++++ Fragmento proporcionado

# Convertir una Soldadora AC/DC de electrodo a TIG



## Carlos Rodriguez (Feb 2, 2007)

Saludos Amigos, solicito ayuda para convertir una Soldadora AC/DC a TIG, Compré esta máquina pensando que servía para Tig, le compré la antorcha,elregulador etc, pero al probarla no suelda, me dicen que le hace falta una unidad de alta frecuencia, si alguno de uds. tiene un plano para constuir dicha unidad, agradecería su ayuda. No sé si sea solo eso lo necesario. De antemano gracias


----------



## Indalecio Argüelles (Mar 26, 2007)

Hola, dime que amperajes tiene la máquina y que metales quieres soldar.
  Indalecio


----------



## yayote (Jun 16, 2010)

Hola , a mi pasa algo parecido, pero la mia es solo para electrodo. Donde la compre me dicen que en un servicio tecnico es posible convertirla tambien a Tig. Pero estoy averiguando de poder hacerlo yo mismo. Suerte.


----------



## yiyito (Oct 8, 2010)

hola carlos si le falta la unidad de alta frecuencia para que salte el arco yo hice una con un flyback de monitor y un 555  anda en 20khz  mas o menos  se acopla con una bobina de aire de 14 bueltas (haci la hice segun algunas fotos que vi y fui modif segun el arco)  el flyb tira unos 20kv el secundario donde pasa la pot unos 4kv  asi salta el arco ,

pero la regulacion fina de corriente es lo principal en la tig yo hice un dimer  con un triac de 50A  Y UN POTE
ASI MANEJAS EL SEC


----------



## lu9dqk (Mar 28, 2011)

Hola: estoy convirtiendo mi vieja soldadura de arco a tig y quiero poner la unidad de alta frecuencia. me interesaría hacer uno pero necesitaría el diagrama con los materiales necesarios, Ud. sería tan gentil de hacerme llegar el proyecto ?



yiyito dijo:


> hola carlos si le falta la unidad de alta frecuencia para que salte el arco yo hice una con un flyback de monitor y un 555  anda en 20khz  mas o menos  se acopla con una bobina de aire de 14 bueltas (haci la hice segun algunas fotos que vi y fui modif segun el arco)  el flyb tira unos 20kv el secundario donde pasa la pot unos 4kv  asi salta el arco ,
> 
> Pero la regulación fina de corriente es lo principal en la tig,  yo hice un dimmer  con un triac de 50A  y un potenciómetro así manejás el secundario



Hola, podes mandar el diagrama para poder armarlo, yo necesito la unidad de AF para la maquina que estoy transformando. Gracias a todos los colaboradores. Saludos cordiales  y desde ya muchas gracias


----------



## calisual (Abr 30, 2011)

++++++++
++++ Datos proporcionados

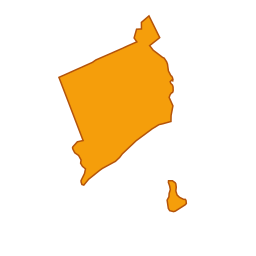 the district of Washington, Rhode Island, United States of America, rotated 337°
{"feature_id": "52423323B82979522420472", "entity_name": "Washington", "entity_type": "district", "adm_level": 2, "iso_a3": "USA", "parent_name": "United States of America", "parent_adm1": "Rhode Island", "projection": "mercator", "projection_center": [-71.592, 41.4], "detail": "fine", "context": "isolated", "style": "filled", "palette": "amber", "viewbox_px": 256, "rotation_deg": 337, "n_neighbors": 0, "source": "geoboundaries", "source_scale": "gbopen_adm2", "svg_char_len": 1308}
<svg xmlns="http://www.w3.org/2000/svg" viewBox="0 0 256 256"><g transform="rotate(337 128 128)"><path d="M64.2,158.1L63.7,159.4L63.5,162.0L65.0,163.3L71.7,159.8L85.1,156.0L88.6,155.2L101.0,154.0L103.4,153.8L108.8,151.8L112.6,149.6L130.5,142.9L149.9,138.2L157.9,137.0L158.9,137.2L161.7,137.7L170.1,138.8L172.5,133.4L178.0,125.2L177.8,115.9L178.2,115.5L179.8,113.8L181.9,112.6L182.1,112.7L182.9,112.7L184.1,111.4L185.5,107.9L185.7,105.9L184.8,103.6L184.9,101.8L187.1,101.0L187.6,102.0L188.3,101.0L188.6,99.0L188.5,97.5L187.9,96.5L187.5,91.3L188.0,89.4L189.3,84.6L189.4,82.1L188.6,77.8L187.4,76.5L181.6,66.3L180.1,60.6L189.7,58.0L192.5,57.2L191.1,33.0L181.6,36.0L179.1,42.1L174.5,40.4L168.8,47.5L169.8,52.2L166.0,52.2L159.1,52.3L152.8,52.5L125.0,52.8L120.8,53.7L84.2,54.4L83.3,80.7L83.0,88.6L81.8,121.9L81.8,122.0L76.0,120.9L70.0,123.7L69.2,124.5L69.0,126.0L69.3,130.0L71.8,134.0L72.0,135.8L72.3,139.1L70.6,141.9L71.1,145.5L72.9,149.0L70.2,152.9L64.2,158.1ZM133.7,217.8L134.1,220.4L137.3,222.8L139.1,223.0L150.8,221.0L152.2,220.3L153.1,217.4L152.9,216.1L151.3,215.4L148.3,211.9L147.0,208.8L147.4,204.7L149.3,201.3L150.2,198.1L150.0,196.7L148.3,193.9L144.7,192.4L143.9,193.9L143.7,197.5L142.9,201.2L140.3,204.3L138.8,207.3L135.8,209.7L133.7,217.8Z" fill="#f59e0b" stroke="#b45309" stroke-width="1.5"/></g></svg>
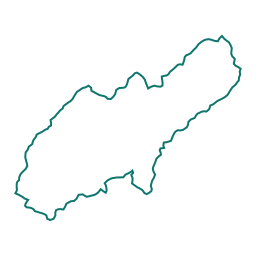 outline of Guarantã, São Paulo, Brazil
{"feature_id": "56859067B8052409163305", "entity_name": "Guarantã", "entity_type": "district", "adm_level": 2, "iso_a3": "BRA", "parent_name": "Brazil", "parent_adm1": "São Paulo", "projection": "albers", "projection_center": [-49.583, -21.913], "detail": "fine", "context": "isolated", "style": "outline", "palette": "teal", "viewbox_px": 256, "rotation_deg": 0, "n_neighbors": 0, "source": "geoboundaries", "source_scale": "gbopen_adm2", "svg_char_len": 2956}
<svg xmlns="http://www.w3.org/2000/svg" viewBox="0 0 256 256"><path d="M53.7,218.7L55.4,215.4L55.3,212.5L56.1,210.2L58.4,209.2L60.7,209.1L63.4,209.5L65.0,207.0L66.3,203.9L68.6,202.4L71.1,201.2L74.0,201.0L76.5,198.8L78.6,194.8L82.6,194.4L84.6,195.6L86.8,196.8L90.8,195.8L94.4,194.9L96.5,193.8L98.7,191.9L100.7,189.2L103.3,191.2L105.7,192.7L106.6,190.8L106.4,188.0L105.8,185.3L104.7,183.2L107.7,180.3L110.3,178.9L112.2,178.2L116.5,177.5L119.8,177.4L123.3,177.3L125.5,174.6L127.9,173.5L130.7,172.0L132.4,170.6L133.1,172.9L131.3,174.9L132.6,178.3L132.4,181.2L132.0,183.4L137.2,187.2L141.1,189.2L142.7,190.5L144.4,193.0L146.6,194.1L148.8,193.0L151.3,191.2L151.8,189.1L150.8,185.6L152.1,180.9L153.6,178.3L155.1,174.6L153.7,172.0L152.8,169.0L153.2,167.0L155.3,162.2L156.3,159.0L157.7,157.4L159.1,156.1L160.9,154.8L160.7,152.7L159.7,150.4L160.5,148.4L164.2,147.9L163.3,145.6L163.8,142.5L166.4,142.3L171.0,140.8L172.6,136.6L174.2,133.3L175.6,131.5L177.8,130.2L180.2,130.5L182.9,129.9L184.7,128.7L186.7,127.4L187.9,125.2L188.4,122.0L190.6,119.6L194.7,117.9L196.1,115.3L197.6,113.7L201.7,111.7L203.5,111.3L206.5,111.5L209.2,109.2L210.3,105.5L213.4,104.2L217.2,101.1L220.5,99.5L224.5,97.4L227.5,95.0L230.2,90.6L232.3,87.4L235.6,84.7L237.2,82.3L238.8,80.4L239.0,77.5L240.2,74.4L239.7,71.7L240.6,68.7L238.6,67.3L235.5,65.7L233.8,63.7L234.8,58.9L232.4,56.5L231.3,54.1L231.4,51.3L231.8,48.2L230.6,45.3L229.1,42.5L226.3,40.4L224.6,39.1L221.9,36.0L219.6,38.2L217.8,41.3L214.7,40.9L211.2,39.7L208.7,39.2L205.8,39.6L204.0,40.3L201.8,41.6L198.7,44.0L196.8,46.6L195.5,48.2L193.9,49.6L190.5,53.4L188.3,54.5L186.4,55.2L184.8,56.9L184.0,60.8L182.6,64.7L179.7,64.3L177.7,64.9L175.7,66.9L172.9,69.5L170.2,71.6L168.3,74.3L166.8,75.4L164.6,75.8L161.8,76.5L162.1,79.8L162.6,82.6L162.5,85.5L160.5,86.7L157.2,86.4L154.4,85.7L150.7,86.9L148.2,88.5L147.4,86.5L146.5,84.5L145.7,82.2L144.8,79.6L142.9,77.1L140.2,74.7L138.6,73.6L136.9,72.6L134.8,73.3L132.9,75.5L130.3,77.5L128.4,79.0L127.8,81.2L127.3,83.2L126.4,85.5L125.3,87.2L123.2,87.8L119.3,88.0L116.3,89.9L115.6,92.4L115.1,94.3L113.0,97.0L110.9,99.0L107.5,98.8L106.2,97.1L103.8,96.0L102.0,95.7L99.3,95.0L96.8,93.7L93.8,92.0L91.5,90.9L91.0,87.6L88.5,85.7L85.7,87.3L82.5,88.1L80.8,89.3L79.2,90.4L76.9,91.9L74.8,95.1L73.6,97.2L72.3,99.4L70.3,101.3L68.6,102.2L66.9,103.6L65.1,104.8L63.6,106.0L62.6,108.6L60.3,110.2L58.1,112.8L56.7,114.3L54.9,116.7L50.5,120.0L51.1,123.0L51.0,125.6L48.8,126.8L47.7,128.8L45.2,129.7L42.5,131.6L39.5,133.1L36.7,134.6L35.4,137.7L33.7,139.6L32.8,141.7L32.3,144.0L30.7,145.3L28.8,146.7L27.8,149.6L25.7,152.3L25.4,154.9L25.3,157.6L26.1,160.6L26.9,163.6L27.3,166.0L25.7,168.9L22.7,171.8L20.5,174.2L19.3,177.1L19.0,180.2L17.4,181.7L16.7,183.8L16.7,186.9L16.9,190.4L15.4,193.3L18.2,194.5L22.2,196.7L24.6,198.5L28.1,199.9L26.9,201.6L25.6,203.8L25.1,205.8L26.6,207.3L28.7,207.5L30.9,207.9L33.4,209.1L34.8,211.1L44.0,213.9L46.4,215.4L47.2,218.7L50.1,220.0L53.7,218.7Z" fill="none" stroke="#0f766e" stroke-width="2"/></svg>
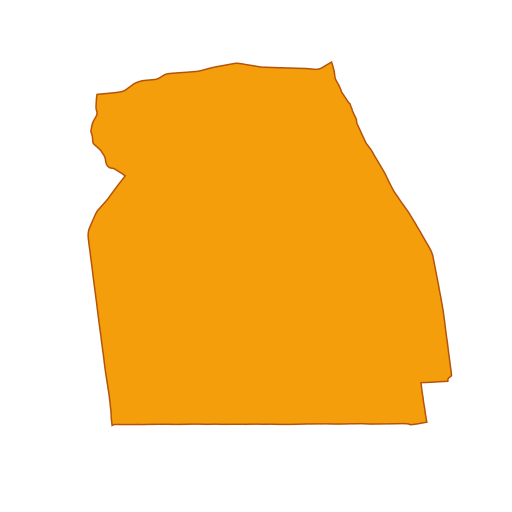 Benito Juárez, Distrito Federal, Mexico (Robinson projection), rotated 79°
{"feature_id": "50627088B57941954628474", "entity_name": "Benito Juárez", "entity_type": "district", "adm_level": 2, "iso_a3": "MEX", "parent_name": "Mexico", "parent_adm1": "Distrito Federal", "projection": "robinson", "projection_center": [-99.164, 19.38], "detail": "fine", "context": "isolated", "style": "filled", "palette": "amber", "viewbox_px": 512, "rotation_deg": 79, "n_neighbors": 0, "source": "geoboundaries", "source_scale": "gbopen_adm2", "svg_char_len": 4532}
<svg xmlns="http://www.w3.org/2000/svg" viewBox="0 0 512 512"><g transform="rotate(79 256 256)"><path d="M80.0,144.8L82.2,151.0L82.4,151.5L83.1,153.4L83.9,155.5L84.1,156.4L84.2,157.1L84.4,157.8L84.4,159.2L84.4,160.6L84.1,162.2L82.2,168.6L81.5,171.1L80.1,177.5L78.3,185.3L77.3,189.7L77.2,190.4L76.1,195.0L75.2,199.2L75.0,200.0L74.0,204.2L72.9,209.1L71.8,214.0L71.4,215.3L68.6,222.6L67.6,225.4L66.0,229.8L65.5,231.0L65.0,232.2L63.3,237.3L63.2,237.7L63.1,238.1L62.9,239.9L62.8,247.6L62.8,249.7L62.7,253.5L62.7,257.0L62.7,262.3L63.0,267.5L63.1,268.5L63.5,273.9L63.5,275.2L63.6,276.8L63.5,278.7L62.6,287.1L62.5,288.2L61.7,294.3L60.8,302.0L60.3,306.8L60.3,308.2L60.3,308.8L60.4,309.7L60.5,310.5L61.1,312.5L61.7,313.9L62.3,315.5L62.9,317.4L63.2,318.6L63.4,319.5L63.5,321.1L63.4,322.1L62.8,328.2L62.4,332.2L62.3,333.5L62.3,335.3L62.5,337.2L62.7,338.8L62.9,340.0L63.3,341.6L63.5,342.3L64.1,344.0L64.8,345.2L66.1,348.1L67.5,351.0L68.1,352.3L68.5,353.5L68.8,354.7L68.9,355.4L69.0,356.2L69.1,356.9L69.0,359.5L68.7,363.8L68.0,371.3L67.0,381.2L70.7,382.5L73.0,383.1L79.5,384.7L82.4,384.9L83.9,384.6L84.8,384.7L85.4,384.8L86.0,385.0L86.7,385.2L87.7,385.7L93.1,390.3L94.5,391.1L95.5,391.7L101.6,394.2L102.5,394.3L103.5,394.2L105.9,393.9L107.0,393.8L113.1,394.4L114.2,394.3L115.3,393.8L120.8,389.6L123.0,388.1L126.1,387.0L128.0,386.1L130.3,385.5L131.7,385.4L134.4,385.5L136.6,385.4L137.9,385.1L139.2,384.6L140.5,383.7L141.3,383.0L142.0,381.5L143.0,378.9L145.5,376.1L148.3,373.1L149.8,371.5L152.4,369.1L155.9,373.1L158.9,376.6L169.2,387.9L171.2,390.0L172.1,391.0L173.0,392.1L178.2,398.9L180.9,402.5L182.2,403.8L183.6,405.0L191.0,410.2L196.6,414.0L198.3,415.1L199.3,415.5L200.9,416.1L203.3,416.8L207.0,417.3L211.2,417.6L216.2,417.9L219.0,418.0L220.1,418.1L225.3,418.5L234.2,419.0L243.5,419.7L254.3,420.4L255.0,420.4L262.9,420.9L269.0,421.3L271.6,421.4L273.7,421.6L278.1,421.9L284.1,422.3L285.4,422.4L285.9,422.4L286.4,422.4L290.2,422.7L300.4,423.3L302.4,423.4L306.1,423.6L309.6,423.9L316.9,424.3L320.5,424.6L321.8,424.6L326.8,424.9L329.4,425.1L331.9,425.3L336.9,425.6L342.3,425.9L347.5,426.1L350.7,426.2L352.8,426.3L354.1,426.3L358.0,426.5L361.4,426.6L363.2,426.7L365.8,426.8L367.9,427.0L369.1,427.1L371.4,427.2L375.3,427.6L378.6,427.8L379.2,427.8L381.2,428.1L384.3,428.5L386.7,428.9L387.9,429.0L388.9,429.1L394.9,429.6L394.5,428.0L394.5,426.3L396.0,419.1L397.7,410.3L399.0,403.4L400.0,398.6L400.8,393.6L401.7,388.8L402.5,384.2L403.3,380.2L404.2,375.3L405.2,370.8L406.1,366.4L406.9,362.1L407.7,357.5L408.3,353.8L409.4,347.9L410.3,343.4L411.9,336.1L413.4,327.4L414.8,321.3L416.5,312.1L417.9,304.9L419.4,297.4L419.8,294.8L420.7,290.0L421.1,287.7L422.7,280.3L423.7,274.6L425.8,265.0L427.7,255.3L428.6,250.1L429.4,245.1L429.7,243.6L430.1,241.1L430.9,236.3L431.3,234.5L432.7,226.7L433.0,225.3L434.5,217.4L434.6,217.1L434.9,215.7L435.7,212.0L436.0,210.6L437.2,204.4L438.3,198.0L438.5,196.5L439.4,191.8L440.1,187.9L440.4,186.1L440.7,184.6L442.4,177.4L442.7,176.3L444.3,167.6L444.6,166.3L444.7,165.4L445.7,159.8L445.9,158.9L447.0,152.6L447.2,151.5L448.3,145.1L448.6,143.6L449.5,139.7L450.3,137.8L451.2,136.4L451.6,129.7L451.7,120.0L448.0,120.0L445.9,119.9L442.1,119.8L438.9,119.6L435.7,119.5L431.9,119.4L427.6,119.1L424.1,119.0L420.4,118.8L417.4,118.6L411.8,118.2L412.6,113.4L413.7,105.5L414.1,102.4L414.3,100.8L415.6,91.6L414.9,91.5L413.7,91.1L412.8,90.5L412.2,89.7L411.9,88.8L411.5,87.9L410.8,87.0L410.4,86.8L408.9,86.7L405.3,86.4L399.3,86.1L393.5,85.7L388.1,85.4L382.6,85.0L376.7,84.6L372.0,84.4L367.1,84.1L362.0,83.8L356.0,83.3L355.3,83.3L350.2,83.0L345.0,82.7L343.0,82.7L339.5,82.6L338.7,82.6L337.7,82.6L331.5,82.5L328.5,82.5L322.5,82.5L321.9,82.4L318.5,82.4L314.4,82.4L309.9,82.4L295.3,82.4L290.4,82.4L289.3,82.4L287.0,82.7L285.3,83.0L283.9,83.3L280.4,84.4L277.7,85.3L275.2,86.2L272.3,87.2L267.9,88.7L263.7,90.1L261.0,91.1L260.2,91.4L257.4,92.4L254.5,93.3L251.2,94.6L248.7,95.5L246.6,96.3L245.1,96.8L241.5,98.2L238.2,99.7L235.4,101.0L232.2,102.5L228.3,104.2L224.4,105.8L220.3,107.7L217.6,108.7L215.3,109.4L214.2,109.7L208.6,111.3L200.3,113.5L199.1,113.8L187.5,117.9L182.0,119.9L180.3,120.5L176.4,121.8L175.8,122.0L173.4,122.9L173.0,123.1L166.5,126.3L163.2,127.2L159.4,128.1L158.9,128.3L152.5,129.8L149.4,130.6L144.9,131.7L141.0,131.4L137.0,132.4L131.8,133.7L130.2,133.7L127.0,134.4L124.5,134.7L123.6,135.4L122.2,136.2L116.1,138.7L111.7,140.6L110.4,140.8L109.0,141.0L104.6,142.0L103.9,142.2L99.8,143.6L97.1,144.3L96.4,144.4L89.6,144.0L89.3,144.0L87.9,144.1L83.5,144.4L82.8,144.5L80.0,144.8Z" fill="#f59e0b" stroke="#b45309" stroke-width="1.5"/></g></svg>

++++++++

#### Instrucciones a seguir:
Traduce al inglés esta oración del hilo sobre la conversión de una soldadora a TIG: "Hola, dime que amperajes tiene la máquina y que metales quieres soldar." El listado no interviene en este ejercicio.

#### Resultado del ejercicio:
Hi, tell me what amperages the machine has and what metals you want to weld.